**Work to complete**. Please return the lines of the data that contain "TRIANGLE".

:: Input ::

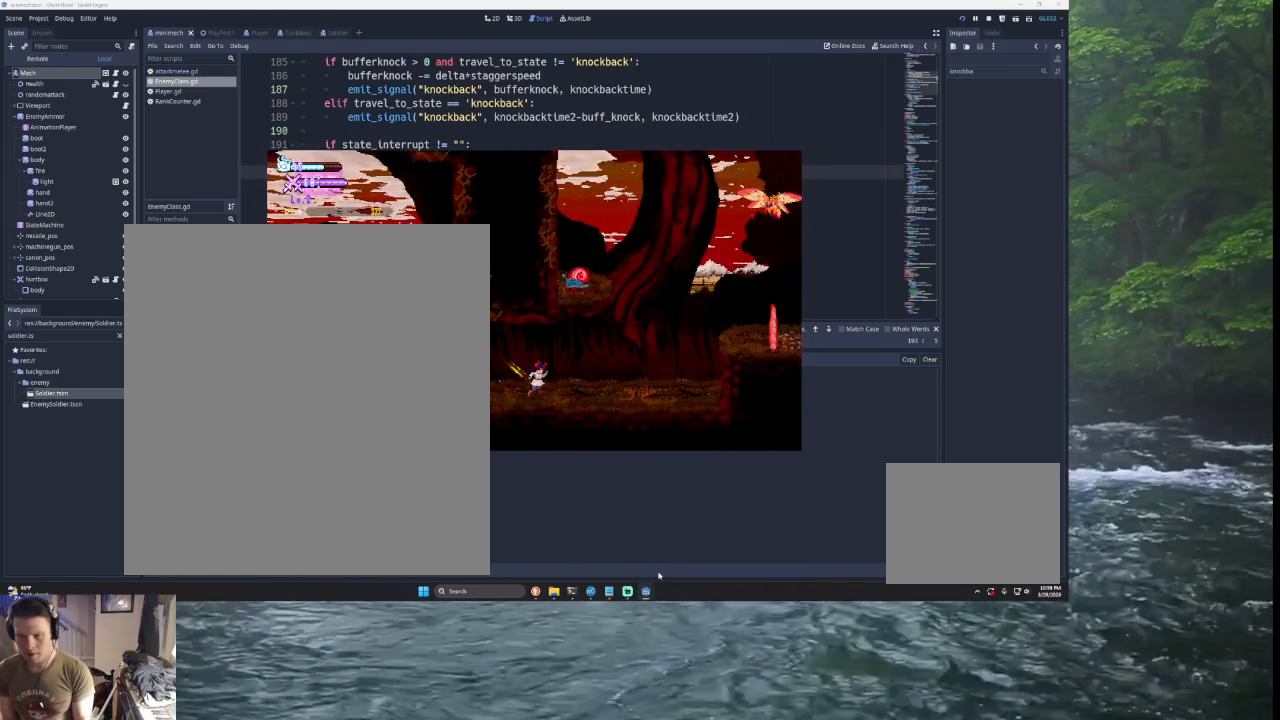
{"buttons": ["TRIANGLE"], "left_stick": "right", "right_stick": "center", "events": [[367, "TRIANGLE", "down"]]}
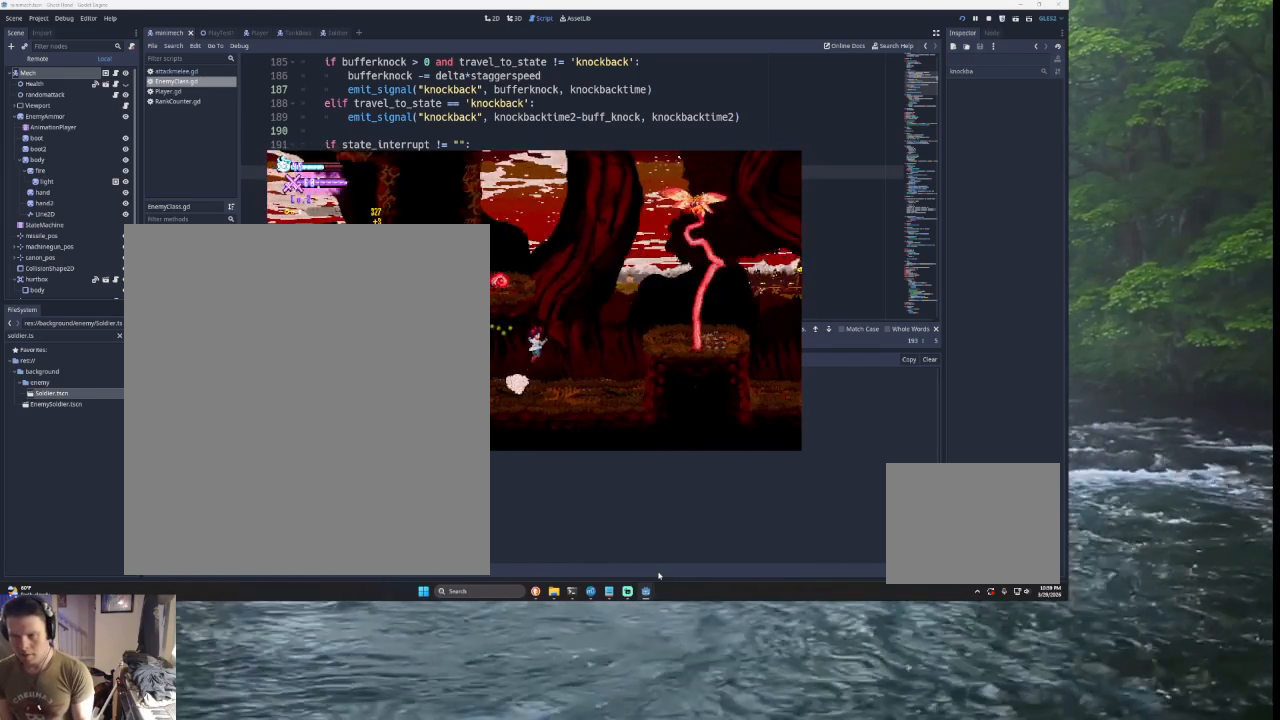
{"buttons": ["SQUARE", "TRIANGLE", "L2"], "left_stick": "right", "right_stick": "center", "events": [[133, "TRIANGLE", "up"], [300, "L2", "down"], [300, "TRIANGLE", "down"], [400, "SQUARE", "down"]]}
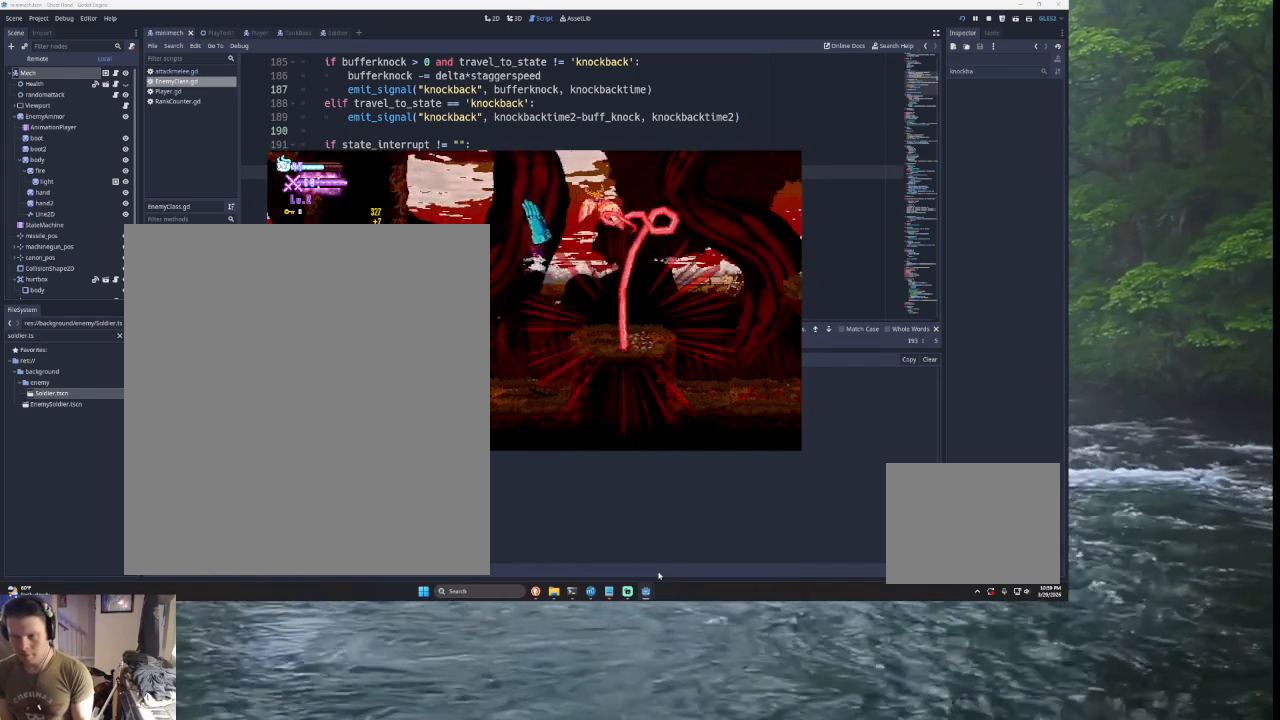
{"buttons": [], "left_stick": "center", "right_stick": "center", "events": [[67, "L2", "up"], [100, "SQUARE", "up"], [167, "TRIANGLE", "up"], [467, "left_stick", "center"]]}
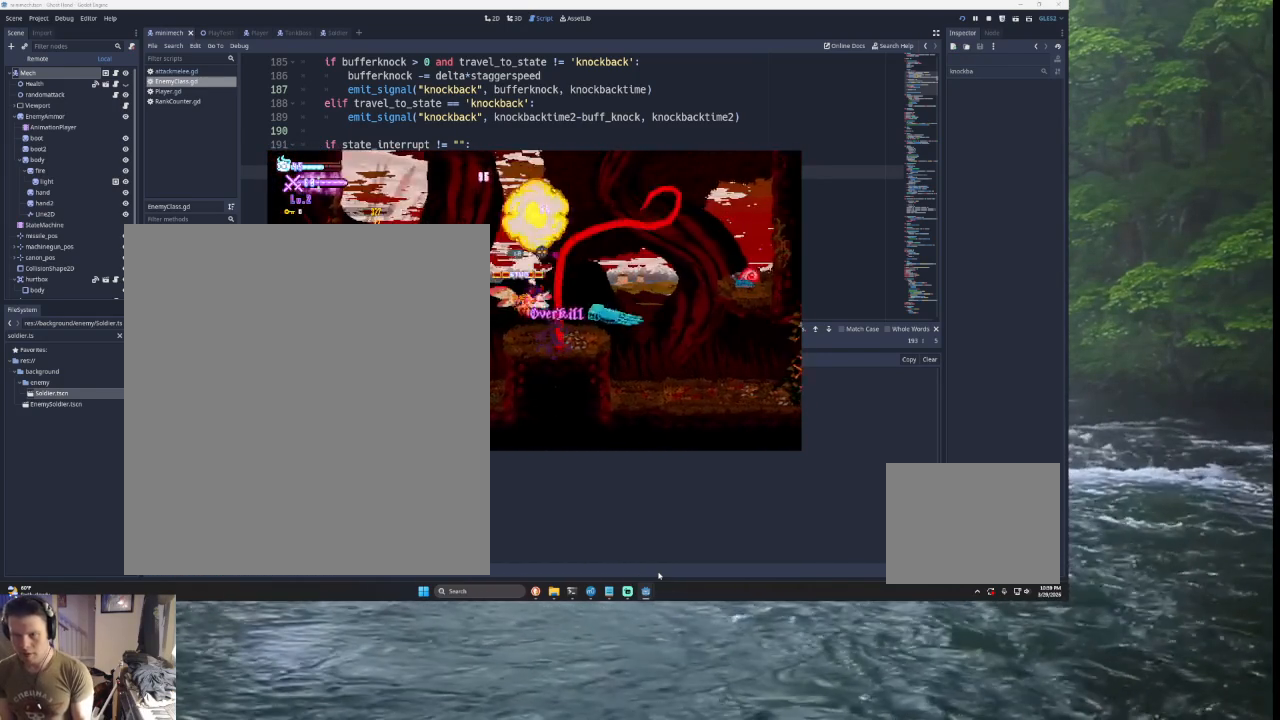
{"buttons": ["TRIANGLE"], "left_stick": "center", "right_stick": "center", "events": [[300, "left_stick", "left"], [400, "left_stick", "center"], [433, "TRIANGLE", "down"]]}
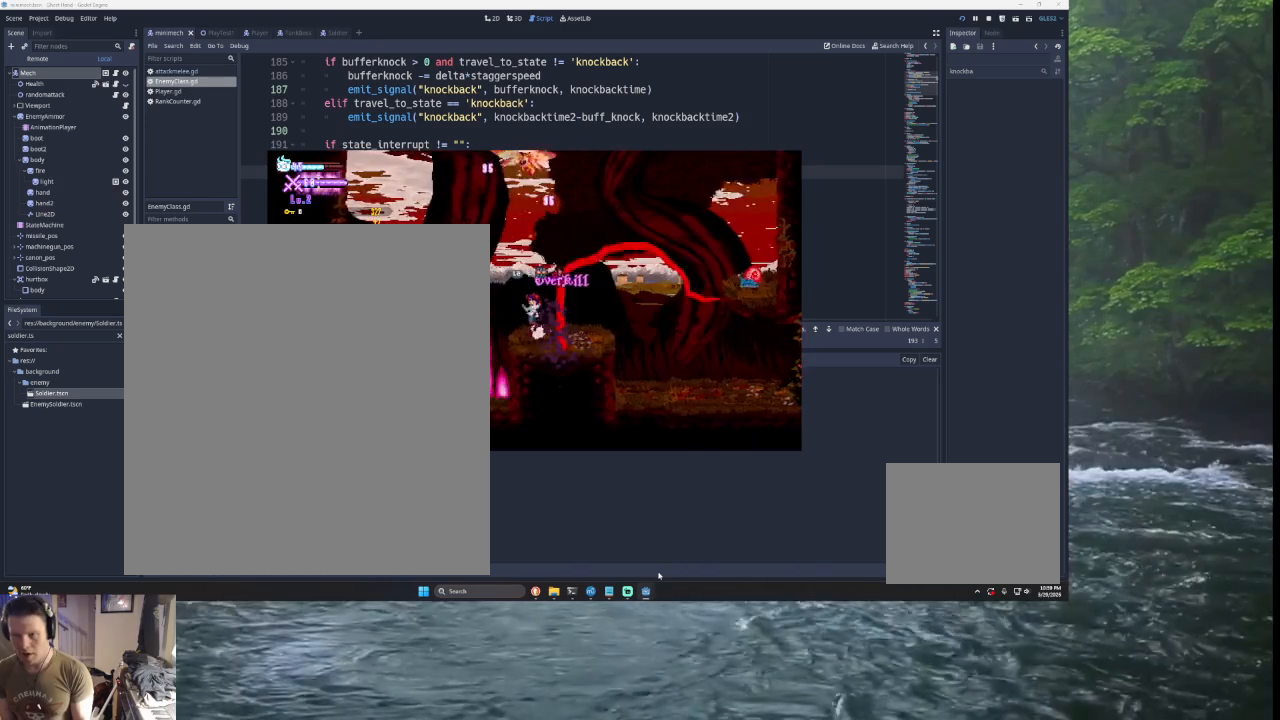
{"buttons": ["TRIANGLE"], "left_stick": "center", "right_stick": "center", "events": [[400, "TRIANGLE", "up"], [467, "TRIANGLE", "down"]]}
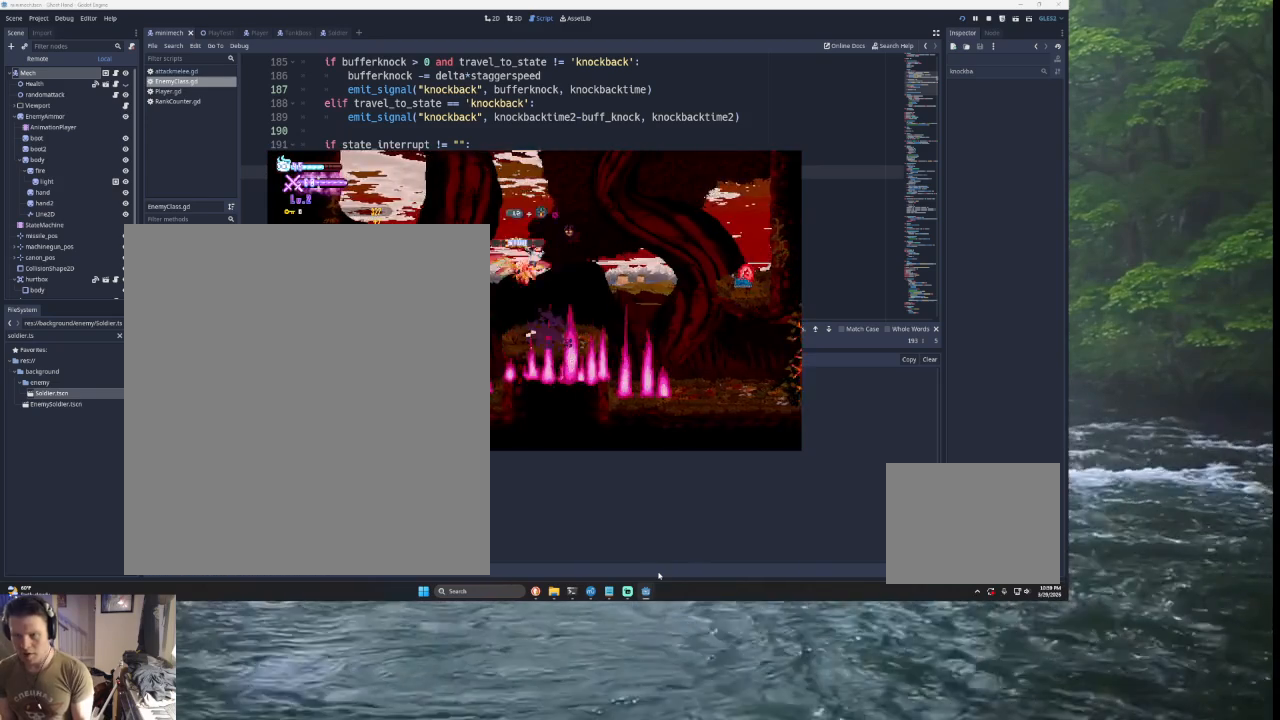
{"buttons": [], "left_stick": "left", "right_stick": "center", "events": [[200, "TRIANGLE", "up"], [333, "right_stick", "down"], [367, "left_stick", "left"], [500, "right_stick", "center"]]}
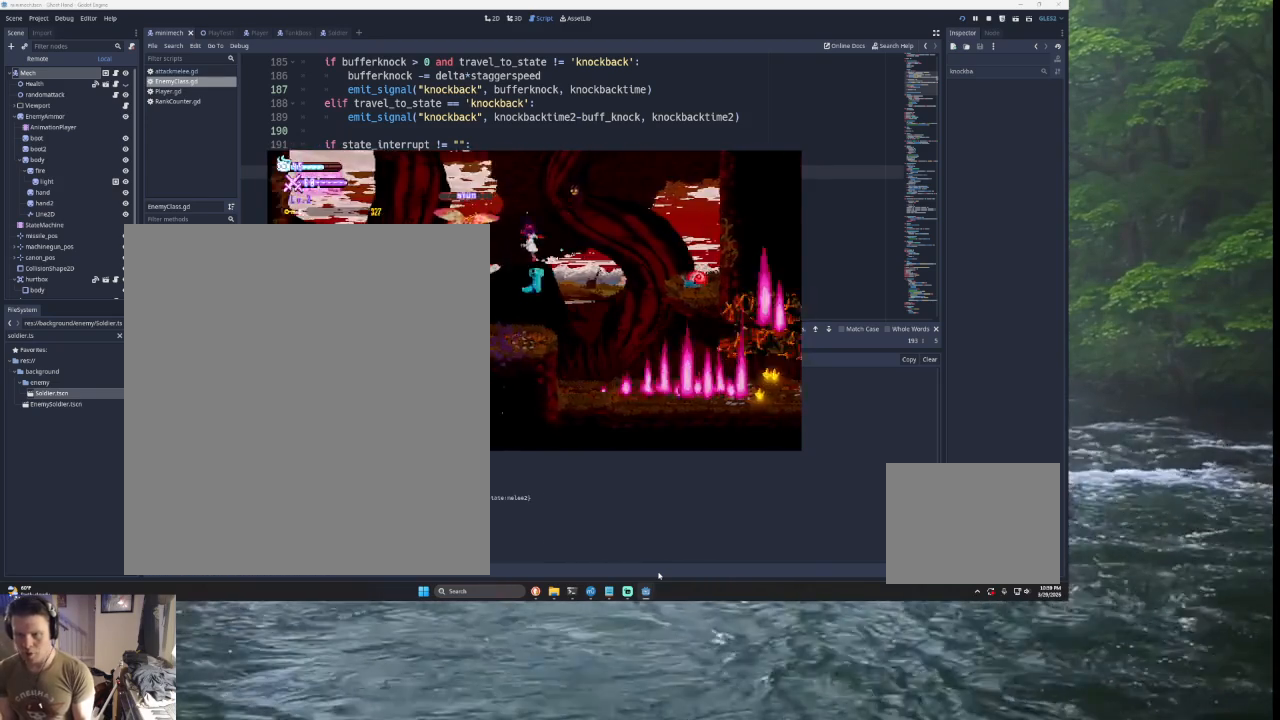
{"buttons": [], "left_stick": "right", "right_stick": "center", "events": [[100, "left_stick", "center"], [267, "left_stick", "right"]]}
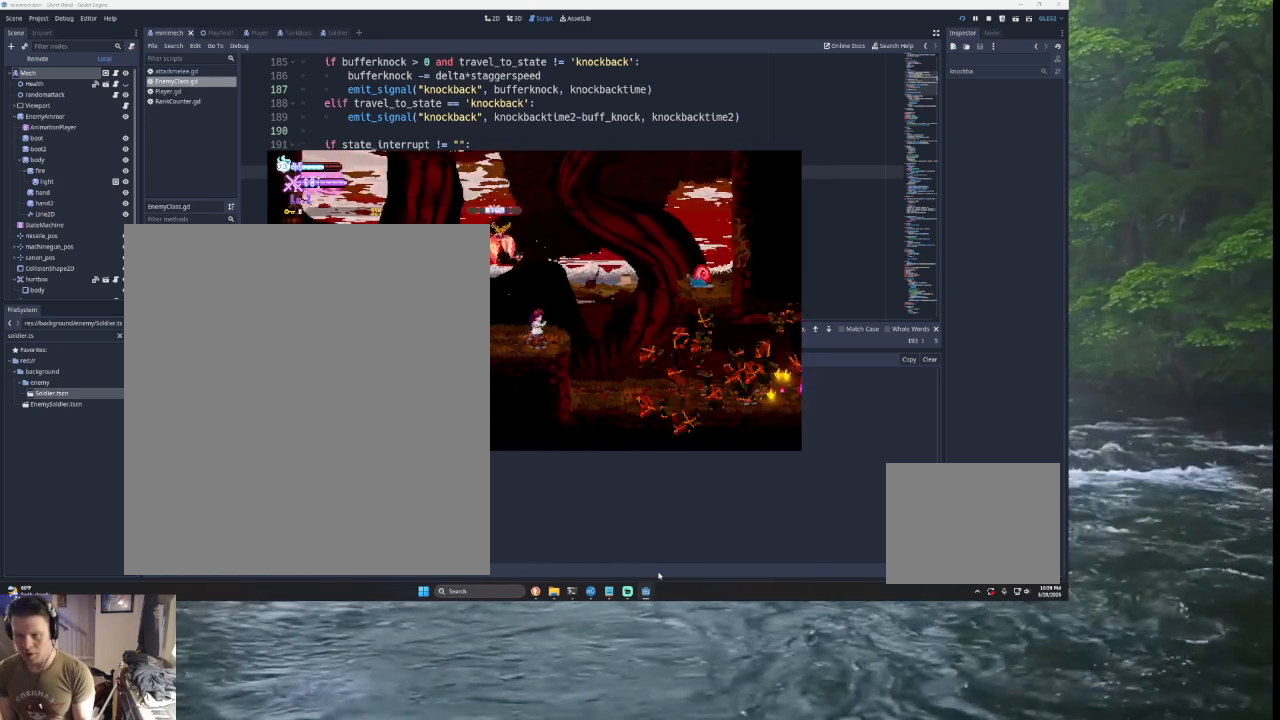
{"buttons": [], "left_stick": "right", "right_stick": "center", "events": []}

:::

**Written answer**.
{"buttons": ["TRIANGLE"], "left_stick": "right", "right_stick": "center", "events": [[367, "TRIANGLE", "down"]]}
{"buttons": ["SQUARE", "TRIANGLE", "L2"], "left_stick": "right", "right_stick": "center", "events": [[133, "TRIANGLE", "up"], [300, "L2", "down"], [300, "TRIANGLE", "down"], [400, "SQUARE", "down"]]}
{"buttons": [], "left_stick": "center", "right_stick": "center", "events": [[67, "L2", "up"], [100, "SQUARE", "up"], [167, "TRIANGLE", "up"], [467, "left_stick", "center"]]}
{"buttons": ["TRIANGLE"], "left_stick": "center", "right_stick": "center", "events": [[300, "left_stick", "left"], [400, "left_stick", "center"], [433, "TRIANGLE", "down"]]}
{"buttons": ["TRIANGLE"], "left_stick": "center", "right_stick": "center", "events": [[400, "TRIANGLE", "up"], [467, "TRIANGLE", "down"]]}
{"buttons": [], "left_stick": "left", "right_stick": "center", "events": [[200, "TRIANGLE", "up"], [333, "right_stick", "down"], [367, "left_stick", "left"], [500, "right_stick", "center"]]}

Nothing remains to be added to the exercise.